**ENTRIES SHOWN**
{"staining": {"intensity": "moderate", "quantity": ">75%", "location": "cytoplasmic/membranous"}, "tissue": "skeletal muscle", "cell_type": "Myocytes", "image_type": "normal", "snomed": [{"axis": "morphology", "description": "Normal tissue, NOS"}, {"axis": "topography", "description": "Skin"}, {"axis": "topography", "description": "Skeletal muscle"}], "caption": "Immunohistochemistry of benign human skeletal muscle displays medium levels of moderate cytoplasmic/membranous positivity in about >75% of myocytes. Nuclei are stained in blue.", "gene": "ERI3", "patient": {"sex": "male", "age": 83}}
==
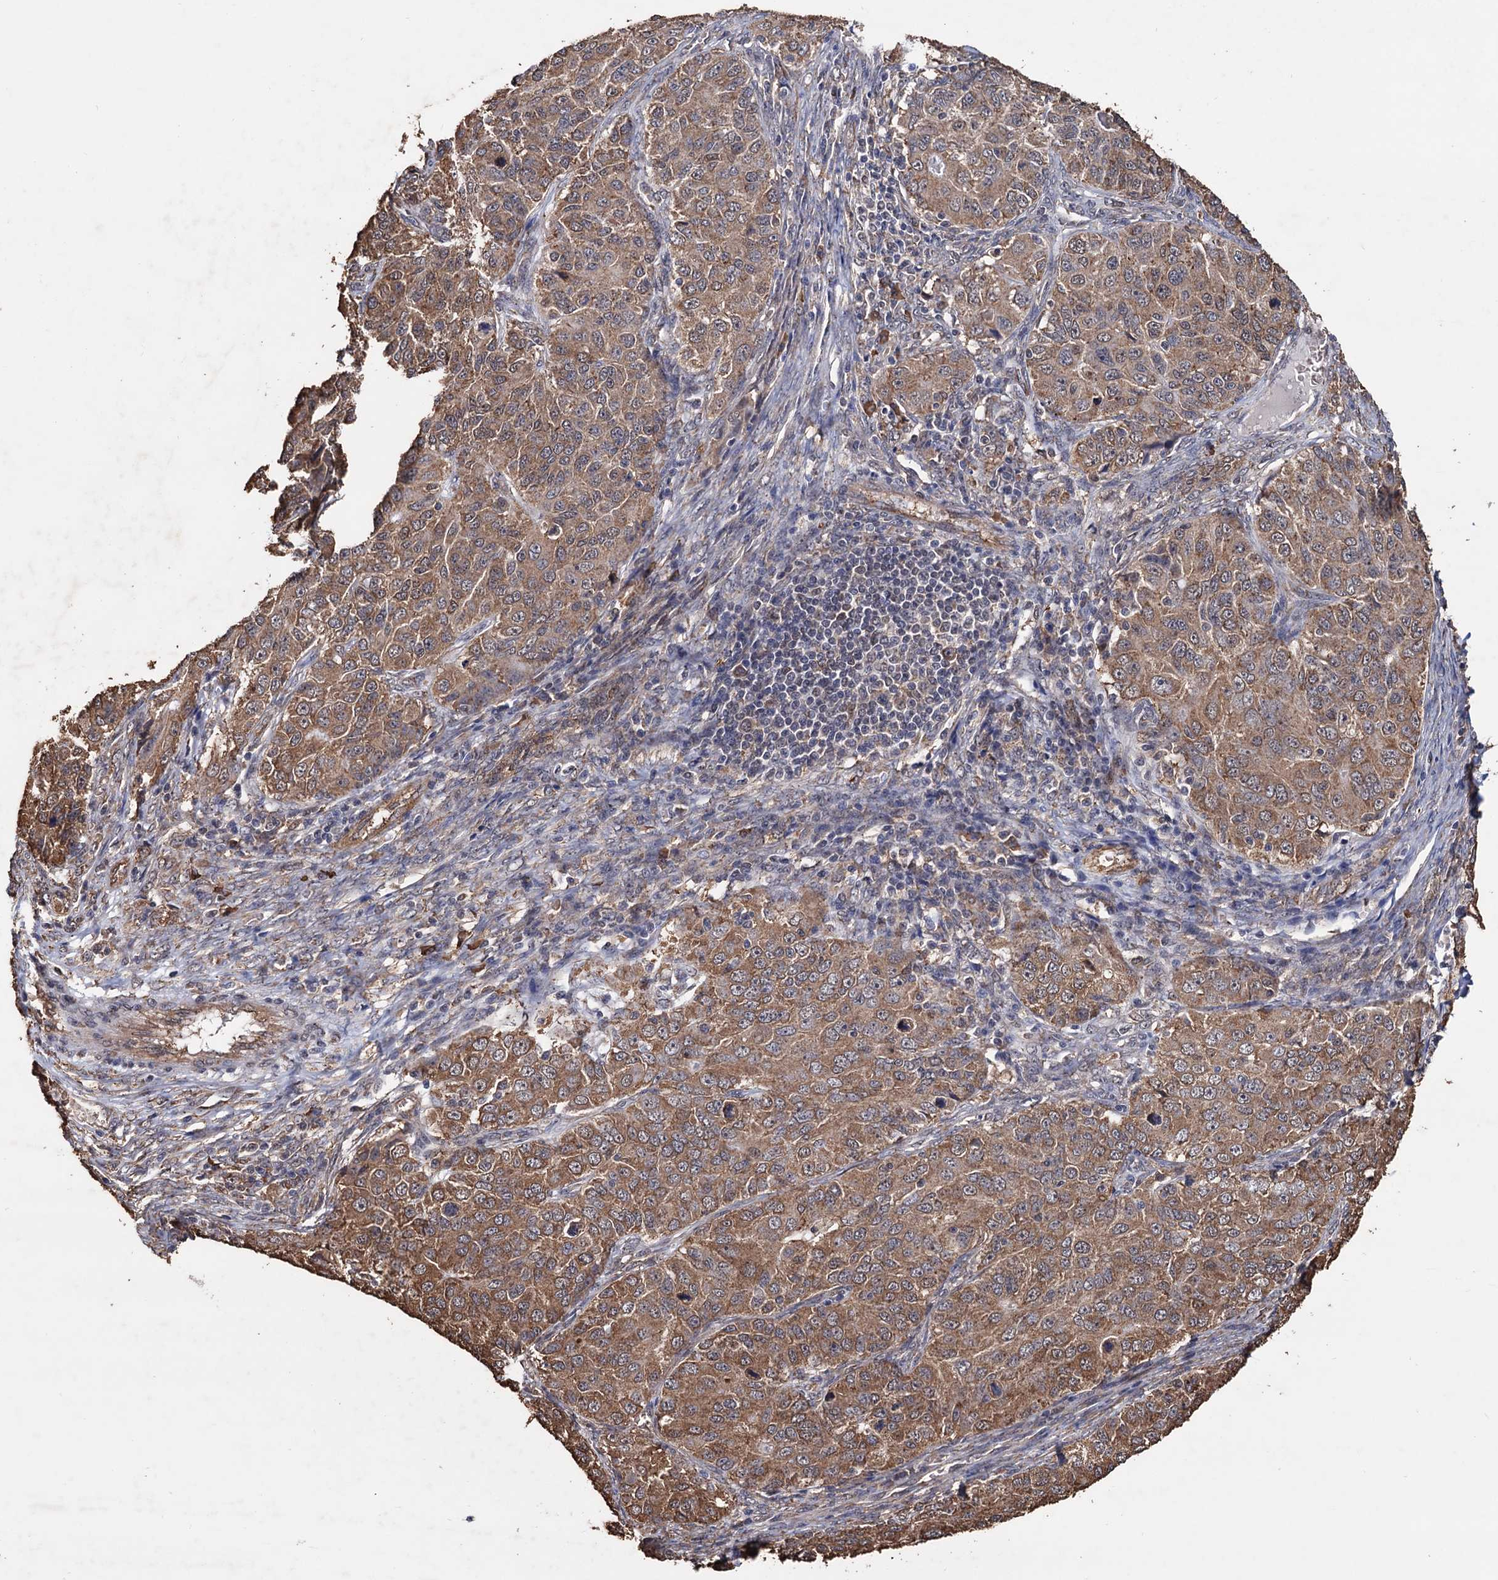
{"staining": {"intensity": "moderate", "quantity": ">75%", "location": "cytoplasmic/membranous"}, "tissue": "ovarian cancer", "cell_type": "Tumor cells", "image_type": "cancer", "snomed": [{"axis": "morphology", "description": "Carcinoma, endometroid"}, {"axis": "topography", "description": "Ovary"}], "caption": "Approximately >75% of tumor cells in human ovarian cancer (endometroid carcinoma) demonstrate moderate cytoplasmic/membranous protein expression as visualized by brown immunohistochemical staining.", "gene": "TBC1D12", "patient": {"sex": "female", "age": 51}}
* * *
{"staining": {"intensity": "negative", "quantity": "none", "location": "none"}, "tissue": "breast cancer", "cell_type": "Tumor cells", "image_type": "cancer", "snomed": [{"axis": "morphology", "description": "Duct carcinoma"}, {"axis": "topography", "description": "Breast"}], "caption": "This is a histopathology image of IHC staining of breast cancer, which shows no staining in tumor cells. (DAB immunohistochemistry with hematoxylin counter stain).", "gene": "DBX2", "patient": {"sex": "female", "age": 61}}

**WHAT YOU ARE ASKED TO DO**
Copy all lines of the preceding data that hold the word "cancer".

**ANSWER SECTION**
{"staining": {"intensity": "moderate", "quantity": ">75%", "location": "cytoplasmic/membranous"}, "tissue": "ovarian cancer", "cell_type": "Tumor cells", "image_type": "cancer", "snomed": [{"axis": "morphology", "description": "Carcinoma, endometroid"}, {"axis": "topography", "description": "Ovary"}], "caption": "Approximately >75% of tumor cells in human ovarian cancer (endometroid carcinoma) demonstrate moderate cytoplasmic/membranous protein expression as visualized by brown immunohistochemical staining.", "gene": "TBC1D12", "patient": {"sex": "female", "age": 51}}
{"staining": {"intensity": "negative", "quantity": "none", "location": "none"}, "tissue": "breast cancer", "cell_type": "Tumor cells", "image_type": "cancer", "snomed": [{"axis": "morphology", "description": "Duct carcinoma"}, {"axis": "topography", "description": "Breast"}], "caption": "This is a histopathology image of IHC staining of breast cancer, which shows no staining in tumor cells. (DAB immunohistochemistry with hematoxylin counter stain).", "gene": "DBX2", "patient": {"sex": "female", "age": 61}}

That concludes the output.